20 thoughts on “Hackaday Links: December 7 2009

  1. Holy crap. That NASA video has more unrecognizable acronyms and technical jargon than anything I’ve ever heard before. Those guys are surprisingly thorough in terms of recording where things are stowed. They need more space!

  2. In regards to the turned wood lampshade, from the maker’s site:

    The shades of these lamps are turned out of single pieces of varying woods from North Carolina, such as Southern Pine, Cherry and Maple. The wood of choice is the knot clusters in the Southern White Pine. The outer shape of the shade is turned first. After the outside shape is turned the wood is treated with two thick coats of epoxy. After this dries the inner side of the shade is turned. The thickness of the shades varies from 1/32 to 3/32 of an inch, depending upon the translucent properties of the particular wood and the final desired color of the glowing wood.

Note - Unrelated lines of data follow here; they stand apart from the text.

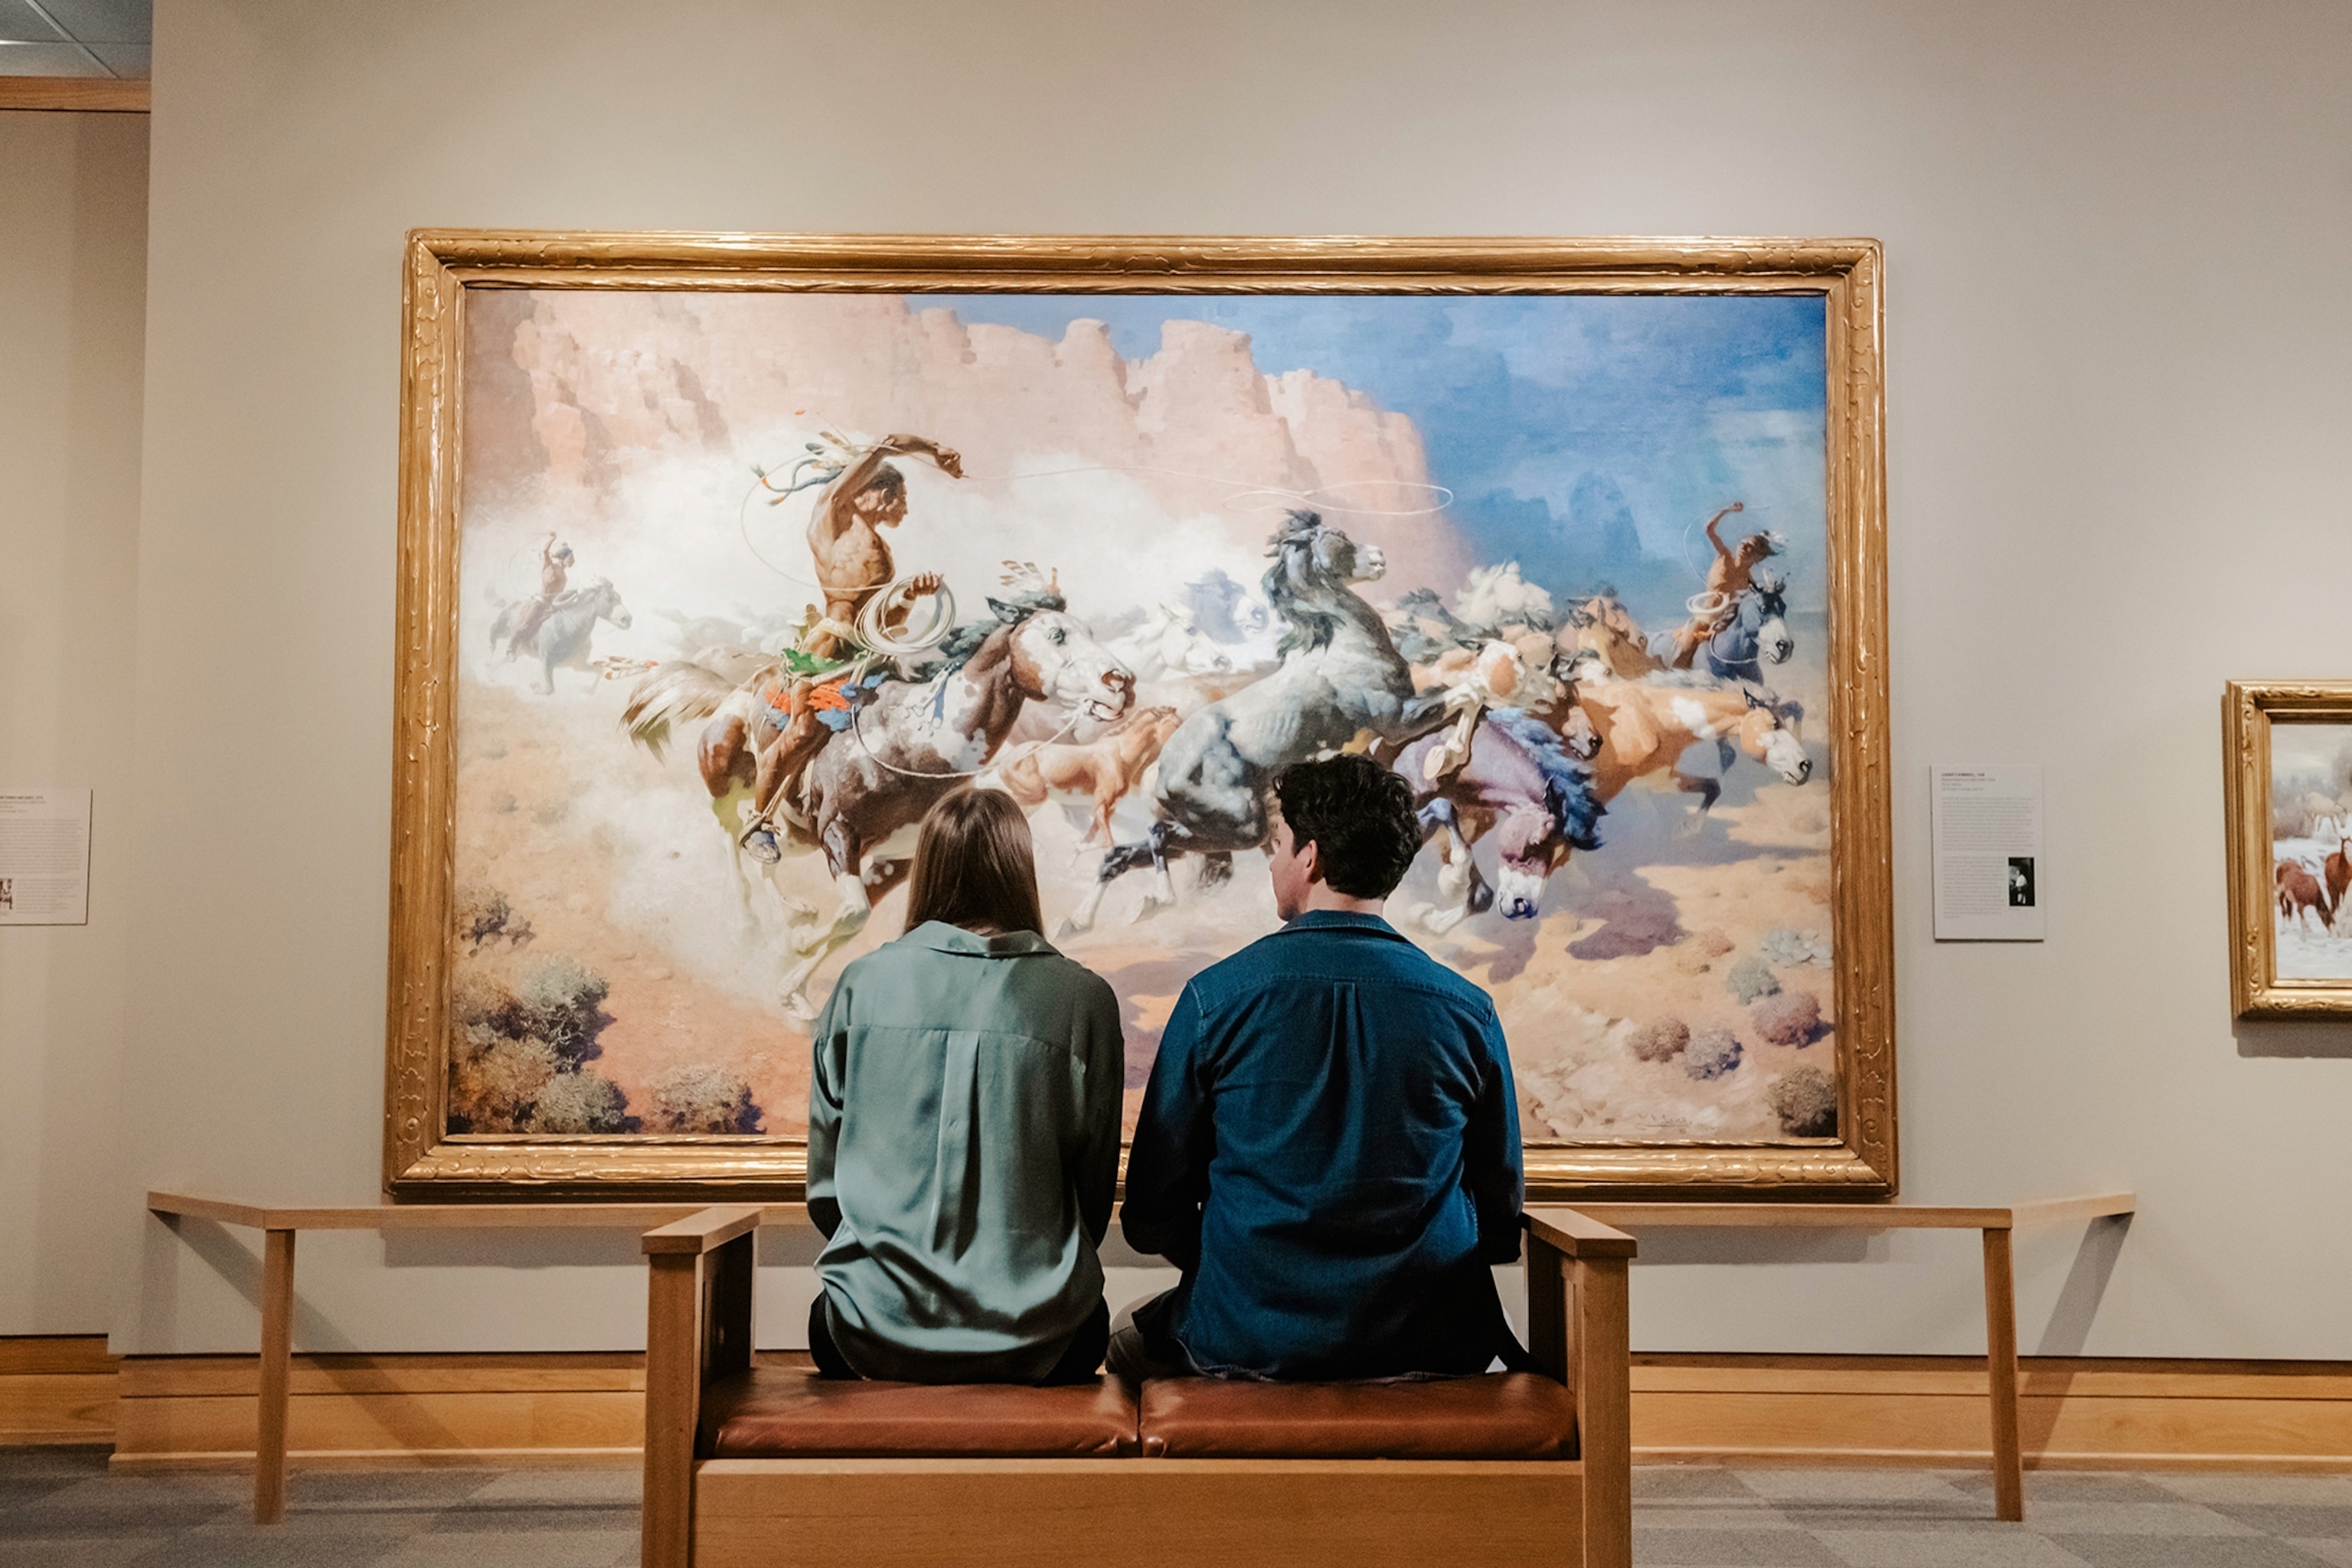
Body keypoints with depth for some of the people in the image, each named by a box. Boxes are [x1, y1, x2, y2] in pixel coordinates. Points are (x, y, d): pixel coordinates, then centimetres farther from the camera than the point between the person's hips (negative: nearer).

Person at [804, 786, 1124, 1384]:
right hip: (1032, 1345, 0)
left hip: (877, 1335, 1)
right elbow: (1094, 1189, 1)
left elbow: (825, 1183, 3)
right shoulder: (1084, 1000, -7)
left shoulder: (861, 985, -4)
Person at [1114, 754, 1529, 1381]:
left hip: (1251, 1342, -1)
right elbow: (1501, 1217, 3)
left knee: (1129, 1338, 30)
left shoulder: (1215, 995, -9)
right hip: (1433, 1346, 2)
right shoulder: (1467, 1008, -6)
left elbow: (1152, 1216, -3)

The final thickness of the shade is achieved by turning the inside of the shade in the dark with the workpiece backlit. The glow of the wood thus provides a visual guide to attain this final thinness. The completed shade is then completely sealed in a shell of epoxy to give it stability and durability.

    Very clever!

  3. My god. good set of videos there, aside from the old hat ferro.

    I REEEEALLLY need that clock video. I used to run simple vids and animations i made for my desktop background using flash. Dunno if vista can do it, but imma gonna try.

  4. @DanielG

    Was the chip still alive after 2 hours of roasting it?

    Anyhow, you don’t need an oven to solder SMD parts, nor do you need expensive solder paste/other tools.
    A large tip, good solder and lots of flux is all you need to solder SSOPs, TQFP etc. There are even vids on youtube showing you how to do it.

  5. @DanielG

    If you put a small amount of solder on the tip properly flux up the pad and legs.. lots and lots of flux, you should have it all over the place,.. you should be able to just drag the iron on the legs and get almost zero bridges, which you can just wick up later. :)

  6. bah, and here I was thinking that the still shot for the ferrofluid vid was showing the fluid becoming that spiral shape. *That* would have been creepy. Once I saw that it was a spiral piece of metal, I thought, “what’s so spooky about that?”

  7. All that trouble to solder SMTs with solder paste and a toaster oven and you still have bridges on the IC.

    liquid flux, a good iron and a steady hand. That’s all you need. I removed and replaced an IC about 2 days ago with the same amount of pins, which took me about 2 mins. As already said, gently run the iron with solder on it across the pins and as long as you have everything clean and fluxed, it’ll do the job nicely.

    Show me a BGA reflow in a toaster oven and I’ll be impressed!